### Work to complete
Please continue the passage below on ordering PDCCH candidates, starting right after its final definition.
[Start Reading text]
In some cases, the ordering of the PDCCH candidates are known to both the base station and UE so that both the base station and the UE are aware of the order of going through the PDCCH candidates.

In some cases, the ordering of the PDCCH candidates can be determined based on an indexing of the candidates. For each search space, an indexing of the candidates can be defined based on control channel element (CCE) indexes as follows.

For a search space set s associated with CORESET p, the CCE indexes for aggregation level L corresponding to PDCCH candidate m_s,nCI of the search space set in slot n_s,f^μ for an active DL BWP of a serving cell corresponding to carrier indicator field value n_CI are given by

$\begin{array}{cc}L.\{(Y_{p,n_{s,f}^u}+[\frac{m_{s,n_{\mathrm{CI}}}·N_{\mathrm{CCE},p}}{L·M_{s,\max }^{\left(L\right)}}\rfloor +n_{\mathrm{CI}})\mathrm{mod}\left[N_{CCE,p}/L\right]+i& \end{array}$

where:
for any CSS, Y_p,ns,f^μ=0;
for a USS, Y_p,ns,f^μ=(A_p·Y_p,ns,f−1^μ) modD, Y_p,−1=n_RNTI≠0, A_p=39827 for pmod3=0, A_p=39829 for pmod3=1, A_p=39839 for pmod3=2, and D=65537;
i=0, . . . , L−1;
N_CCE,p is the number of CCEs, numbered from 0 to N_CCE,p−1, in CORESET p and, if any, per resource block (RB) set;
n_CI is the carrier indicator field value if the UE is configured with a carrier indicator field by CrossCarrierSchedulingConfig for the serving cell on which PDCCH is monitored; otherwise, including for any CSS, n_CI=0;
m_s,nCI=0, . . . , M_s,nCI^(L)−1, where M_s,nCI^(L) the number of PDCCH candidates the UE is configured to monitor for aggregation level L of a search space set s for a serving cell corresponding to n_CI.
[End Reading text]
[Start Supplied material]
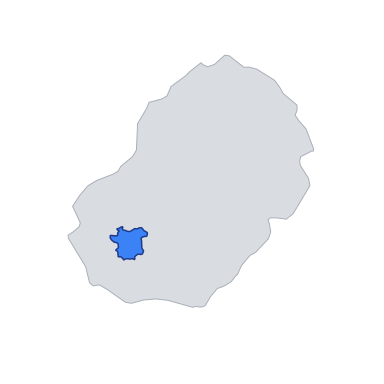 North Macedonia, with Radoviš highlighted, rotated 145°
{"feature_id": "MKD-2905", "entity_name": "Radoviš", "entity_type": "Statistical Region", "adm_level": 1, "iso_a3": "MKD", "parent_name": "North Macedonia", "parent_adm1": "", "projection": "natural_earth1", "projection_center": [22.489, 41.639], "detail": "fine", "context": "in_parent", "style": "filled", "palette": "blue", "viewbox_px": 384, "rotation_deg": 145, "n_neighbors": 0, "source": "natural_earth", "source_scale": "10m", "svg_char_len": 2806}
<svg xmlns="http://www.w3.org/2000/svg" viewBox="0 0 384 384"><g transform="rotate(145 192 192)"><path d="M174.9,106.1L180.8,106.8L193.6,103.4L201.6,98.6L205.6,97.9L211.0,96.1L218.8,96.4L226.7,98.4L236.7,95.7L246.6,91.3L250.5,92.4L254.8,96.2L257.6,97.2L273.9,117.1L282.9,125.1L293.4,131.2L305.5,135.6L309.8,139.9L317.5,161.1L321.2,169.1L326.3,171.5L327.5,173.8L327.8,176.8L322.0,191.7L319.8,225.0L318.3,227.7L312.3,227.5L304.3,228.3L301.2,230.8L298.0,248.8L285.1,253.9L273.4,256.8L263.6,256.1L246.2,251.9L240.5,251.4L235.7,253.8L220.2,255.1L213.4,258.3L197.4,279.2L181.2,286.5L175.7,290.1L163.3,285.5L157.4,285.0L148.8,290.4L130.0,290.9L125.0,291.9L110.5,292.7L109.9,289.8L107.3,285.6L100.5,283.6L86.8,285.3L83.4,282.2L77.9,264.4L73.5,261.5L68.5,255.5L60.3,236.2L60.1,227.7L60.8,220.3L56.2,203.0L59.1,198.6L63.5,195.8L63.6,188.8L62.4,178.2L67.7,157.4L69.1,155.9L70.4,156.9L82.7,158.6L85.9,155.9L88.0,151.8L88.7,136.6L91.7,129.6L121.6,116.2L130.4,115.7L137.1,121.9L142.4,125.8L145.6,125.7L146.8,121.7L150.4,114.1L156.5,109.8L174.7,106.0L174.9,106.1Z" fill="#d9dde1" stroke="#a8b0b8" stroke-width="1"/><path d="M263.6,177.4L264.0,176.6L264.8,175.8L265.2,174.7L265.4,173.4L265.4,171.6L266.5,170.8L267.7,170.0L268.4,169.7L268.5,169.7L269.4,170.0L270.2,170.5L270.9,171.4L271.3,171.7L272.3,172.1L273.5,172.1L274.6,172.1L276.1,171.7L276.7,171.2L276.9,170.5L277.2,169.9L277.6,169.8L277.9,169.8L278.3,170.2L278.6,170.8L278.9,171.5L279.5,171.9L280.4,172.2L281.3,172.6L282.0,173.3L282.7,174.0L283.8,174.8L285.2,175.4L286.0,175.4L286.8,175.5L286.9,176.5L287.0,177.8L287.4,179.6L288.1,180.2L288.9,180.6L289.4,181.2L289.4,181.9L288.8,182.6L287.9,184.2L287.3,185.0L287.2,185.9L287.4,187.0L287.8,187.9L287.5,188.2L286.4,188.4L285.1,188.4L284.4,188.6L284.0,188.9L283.2,190.4L282.6,191.2L282.3,192.1L282.4,192.9L283.0,193.8L283.9,195.1L284.6,195.5L284.8,196.4L284.9,197.4L285.3,198.1L285.4,199.0L285.4,200.0L285.3,201.3L284.7,202.2L284.3,202.8L283.9,203.1L283.3,203.0L282.2,202.0L281.2,201.1L280.1,200.1L278.5,199.2L277.9,199.2L277.4,199.4L276.8,200.7L275.8,201.4L275.1,201.6L274.5,201.6L274.1,201.9L274.1,202.4L274.3,202.7L274.6,203.3L274.8,203.8L274.8,204.5L274.5,204.8L273.8,204.5L271.8,204.0L270.5,204.0L269.5,203.8L268.9,203.3L269.0,202.6L269.5,202.4L270.0,202.0L270.3,201.4L270.3,200.6L269.8,200.0L268.8,199.0L267.9,197.4L266.4,195.9L265.5,195.2L264.0,195.1L261.9,195.0L260.7,194.9L259.9,194.8L259.0,194.1L258.1,193.3L257.1,193.1L256.4,193.1L255.4,192.6L255.0,192.5L254.1,191.9L253.6,191.0L253.6,190.0L253.6,188.6L253.4,187.5L253.0,187.0L252.3,185.4L252.0,184.4L252.3,183.6L253.3,182.7L254.1,181.9L254.7,181.8L255.6,182.3L256.1,182.7L257.1,183.0L258.3,183.4L259.4,183.5L260.2,183.4L260.7,182.4L261.0,181.6L261.8,180.1L262.8,178.8L263.4,177.8L263.6,177.4Z" fill="#3b82f6" stroke="#1e3a8a" stroke-width="1.5"/></g></svg>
[End Supplied material]
### Exercise answer
The CCE index depends on C-RNTI and therefore is UE specific. In some cases, the CCE indexes can be used “as is” for determining the ordering of the PDCCH candidates. In some cases, the UE can start with a lowest CCE index value (e.g., 0) of a PDCCH candidate. In one example, and referring to FIG. 2, the UE can start from CCE0 of candidate (0, 1). In another example, and referring to FIG. 2, the UE can start from CCE16 of candidate (2, 4). In some cases, each candidate can have an index that is predefined in a technical specification (e.g., TS 38.213). This index could be used for the ordering of the PDCCH candidates. In some examples, the UE can start from the candidate with the lowest index value (e.g., 0).

In some cases, a pre-determined index value can be used to determine where to start monitoring the PDCCH search space. In some cases, a parameter U could be signaled to the UE (e.g., by RRC configuration). The UE can then start with candidate

$\lfloor \frac{U}{L}\rfloor$

for aggregation level L. In the case of a common search space, and without a UE-specific parameter, the PDCCH candidates can have the same index (as specified in TS38.213) for all UEs. Having a UE-specific parameter to determine the first candidate can make sure that each UE has a different starting point.

In some cases, preferred locations of candidates in the search space can be indicated to the base station and UE, and can be searched by the UE at a higher priority than other locations. In some cases, the preferred locations can indicate a target aggregation level (e.g., aggregation level 8, 4, 2, or 1). In one example, the UE can start from target aggregation level 8 to examine the PDCCH candidates in the search space.

In some cases, the preferred locations can indicate a preferred CCE index. In some examples, a target aggregation level may be associated with a predefined number of CCEs and the preferred CCE index may be different for different aggregation levels.

In some cases, the preferred CCE index and target aggregation level may be used in combination to determine the candidate ordering. The UE may go through the candidates in the first slot starting from the target aggregation level and the preferred CCE index. For the rest of the slots, the UE may start with the same target aggregation level and same preferred CCE index in a second slot as start to find the DCI.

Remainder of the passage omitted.